### Input for this task
• • • • • • •
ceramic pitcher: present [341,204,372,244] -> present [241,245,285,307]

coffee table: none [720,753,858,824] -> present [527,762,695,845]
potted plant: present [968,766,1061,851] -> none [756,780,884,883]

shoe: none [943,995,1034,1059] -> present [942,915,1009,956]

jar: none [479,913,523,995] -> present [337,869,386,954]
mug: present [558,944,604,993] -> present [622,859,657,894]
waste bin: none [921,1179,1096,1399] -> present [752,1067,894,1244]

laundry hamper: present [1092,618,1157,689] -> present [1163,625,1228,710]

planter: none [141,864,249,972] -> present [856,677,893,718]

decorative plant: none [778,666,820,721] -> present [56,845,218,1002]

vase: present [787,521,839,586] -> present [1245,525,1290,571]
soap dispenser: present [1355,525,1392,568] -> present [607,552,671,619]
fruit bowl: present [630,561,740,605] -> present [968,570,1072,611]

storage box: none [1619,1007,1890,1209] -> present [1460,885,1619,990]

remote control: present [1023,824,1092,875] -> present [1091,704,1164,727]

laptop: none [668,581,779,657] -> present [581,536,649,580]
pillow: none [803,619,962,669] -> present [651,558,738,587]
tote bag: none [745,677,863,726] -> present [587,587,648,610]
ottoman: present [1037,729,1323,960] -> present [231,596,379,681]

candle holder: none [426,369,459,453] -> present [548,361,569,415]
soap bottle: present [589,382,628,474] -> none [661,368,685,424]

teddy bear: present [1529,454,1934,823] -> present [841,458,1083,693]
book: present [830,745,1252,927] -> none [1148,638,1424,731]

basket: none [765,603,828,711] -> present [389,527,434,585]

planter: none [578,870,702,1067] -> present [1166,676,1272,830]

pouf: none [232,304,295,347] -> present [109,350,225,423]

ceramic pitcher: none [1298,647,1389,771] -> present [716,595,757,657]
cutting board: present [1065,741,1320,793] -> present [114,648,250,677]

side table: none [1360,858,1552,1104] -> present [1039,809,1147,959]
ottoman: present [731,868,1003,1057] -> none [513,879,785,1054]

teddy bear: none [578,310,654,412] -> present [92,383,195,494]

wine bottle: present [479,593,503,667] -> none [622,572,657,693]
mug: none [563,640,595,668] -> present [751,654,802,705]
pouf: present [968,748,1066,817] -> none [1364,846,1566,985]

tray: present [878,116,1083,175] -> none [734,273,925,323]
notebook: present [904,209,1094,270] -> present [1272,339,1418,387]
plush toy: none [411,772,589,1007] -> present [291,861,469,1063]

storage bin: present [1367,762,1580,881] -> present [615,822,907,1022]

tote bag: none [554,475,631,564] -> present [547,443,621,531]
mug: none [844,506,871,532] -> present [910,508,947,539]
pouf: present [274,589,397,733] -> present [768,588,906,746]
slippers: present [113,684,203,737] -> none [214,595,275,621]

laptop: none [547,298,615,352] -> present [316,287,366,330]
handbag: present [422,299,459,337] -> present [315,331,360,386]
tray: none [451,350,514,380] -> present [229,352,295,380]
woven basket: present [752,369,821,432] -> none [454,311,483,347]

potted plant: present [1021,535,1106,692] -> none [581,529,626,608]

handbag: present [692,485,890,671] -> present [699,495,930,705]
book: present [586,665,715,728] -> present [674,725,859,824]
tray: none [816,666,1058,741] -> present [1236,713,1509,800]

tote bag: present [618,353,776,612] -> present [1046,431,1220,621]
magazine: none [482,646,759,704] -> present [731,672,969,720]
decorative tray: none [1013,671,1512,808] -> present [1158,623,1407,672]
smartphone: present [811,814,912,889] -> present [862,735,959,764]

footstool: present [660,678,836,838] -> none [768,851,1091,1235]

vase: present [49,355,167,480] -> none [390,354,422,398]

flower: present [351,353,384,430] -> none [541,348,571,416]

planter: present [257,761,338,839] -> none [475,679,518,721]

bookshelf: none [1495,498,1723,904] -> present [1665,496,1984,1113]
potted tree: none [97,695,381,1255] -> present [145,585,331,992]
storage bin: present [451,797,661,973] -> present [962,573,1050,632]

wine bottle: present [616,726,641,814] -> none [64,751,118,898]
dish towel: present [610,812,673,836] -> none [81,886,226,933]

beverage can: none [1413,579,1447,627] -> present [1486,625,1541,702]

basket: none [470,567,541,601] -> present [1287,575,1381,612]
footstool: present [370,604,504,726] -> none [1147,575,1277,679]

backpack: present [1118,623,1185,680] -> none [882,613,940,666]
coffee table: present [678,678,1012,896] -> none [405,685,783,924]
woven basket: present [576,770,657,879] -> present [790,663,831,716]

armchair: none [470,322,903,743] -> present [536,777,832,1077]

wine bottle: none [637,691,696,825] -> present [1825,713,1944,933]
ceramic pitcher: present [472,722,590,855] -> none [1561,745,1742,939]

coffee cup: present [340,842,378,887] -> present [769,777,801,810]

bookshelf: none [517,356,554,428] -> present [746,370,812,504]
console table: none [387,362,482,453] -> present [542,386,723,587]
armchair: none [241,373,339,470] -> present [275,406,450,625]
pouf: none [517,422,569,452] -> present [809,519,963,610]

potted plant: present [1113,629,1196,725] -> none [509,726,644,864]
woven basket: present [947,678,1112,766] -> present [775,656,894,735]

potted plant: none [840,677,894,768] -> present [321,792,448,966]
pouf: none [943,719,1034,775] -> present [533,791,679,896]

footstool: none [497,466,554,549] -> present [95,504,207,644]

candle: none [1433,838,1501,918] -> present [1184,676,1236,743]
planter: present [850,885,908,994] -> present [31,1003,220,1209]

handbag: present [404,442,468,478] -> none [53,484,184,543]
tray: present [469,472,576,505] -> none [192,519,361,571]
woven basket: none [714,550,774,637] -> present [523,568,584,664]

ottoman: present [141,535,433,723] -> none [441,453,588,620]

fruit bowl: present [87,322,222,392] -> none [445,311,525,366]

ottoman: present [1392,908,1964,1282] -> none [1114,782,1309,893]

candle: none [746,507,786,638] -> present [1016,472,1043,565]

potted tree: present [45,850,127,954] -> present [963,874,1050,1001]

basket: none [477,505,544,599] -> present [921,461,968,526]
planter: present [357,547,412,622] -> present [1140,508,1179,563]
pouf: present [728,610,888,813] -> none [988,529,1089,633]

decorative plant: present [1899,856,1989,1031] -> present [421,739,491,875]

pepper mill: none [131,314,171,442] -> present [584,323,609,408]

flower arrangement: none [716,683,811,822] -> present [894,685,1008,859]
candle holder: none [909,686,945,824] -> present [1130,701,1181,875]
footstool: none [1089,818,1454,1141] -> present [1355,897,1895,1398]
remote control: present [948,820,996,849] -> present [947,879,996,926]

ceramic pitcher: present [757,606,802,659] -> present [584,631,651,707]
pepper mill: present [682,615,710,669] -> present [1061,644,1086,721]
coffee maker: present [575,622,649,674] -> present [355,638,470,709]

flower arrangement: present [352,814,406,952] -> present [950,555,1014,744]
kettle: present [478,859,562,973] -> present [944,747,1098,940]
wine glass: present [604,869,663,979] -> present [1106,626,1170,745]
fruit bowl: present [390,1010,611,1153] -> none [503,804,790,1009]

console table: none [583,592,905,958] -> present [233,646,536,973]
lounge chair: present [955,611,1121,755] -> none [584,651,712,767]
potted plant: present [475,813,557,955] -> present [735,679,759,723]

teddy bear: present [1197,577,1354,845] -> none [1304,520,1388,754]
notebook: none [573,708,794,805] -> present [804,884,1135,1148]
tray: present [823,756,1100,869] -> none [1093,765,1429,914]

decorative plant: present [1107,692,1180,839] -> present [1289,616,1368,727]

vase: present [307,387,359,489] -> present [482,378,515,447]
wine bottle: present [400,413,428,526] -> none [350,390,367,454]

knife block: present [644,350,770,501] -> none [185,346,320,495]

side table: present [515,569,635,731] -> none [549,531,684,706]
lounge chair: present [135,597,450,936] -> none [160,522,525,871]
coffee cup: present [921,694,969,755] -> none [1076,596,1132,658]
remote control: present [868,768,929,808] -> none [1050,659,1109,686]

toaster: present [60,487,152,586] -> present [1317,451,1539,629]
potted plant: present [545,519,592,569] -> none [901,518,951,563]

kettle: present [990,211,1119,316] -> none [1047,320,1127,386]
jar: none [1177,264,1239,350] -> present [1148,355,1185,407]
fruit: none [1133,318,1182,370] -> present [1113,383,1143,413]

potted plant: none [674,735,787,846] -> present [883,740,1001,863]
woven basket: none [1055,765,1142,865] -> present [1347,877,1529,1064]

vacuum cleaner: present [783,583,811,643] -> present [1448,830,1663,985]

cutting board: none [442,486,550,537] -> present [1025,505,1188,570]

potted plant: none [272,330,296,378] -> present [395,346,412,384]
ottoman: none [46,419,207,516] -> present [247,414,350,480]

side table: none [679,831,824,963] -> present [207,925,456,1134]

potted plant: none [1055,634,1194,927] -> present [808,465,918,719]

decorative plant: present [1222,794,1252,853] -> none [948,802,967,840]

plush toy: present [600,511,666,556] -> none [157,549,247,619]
• • • • • • •
### Task item
Above are the records; from them, give again exactly the lines from the one containing "lounge chair: present [955,611,1121,755]" through the one containing "tray: present [823,756,1100,869]", both included.

### Exercise answer
lounge chair: present [955,611,1121,755] -> none [584,651,712,767]
potted plant: present [475,813,557,955] -> present [735,679,759,723]

teddy bear: present [1197,577,1354,845] -> none [1304,520,1388,754]
notebook: none [573,708,794,805] -> present [804,884,1135,1148]
tray: present [823,756,1100,869] -> none [1093,765,1429,914]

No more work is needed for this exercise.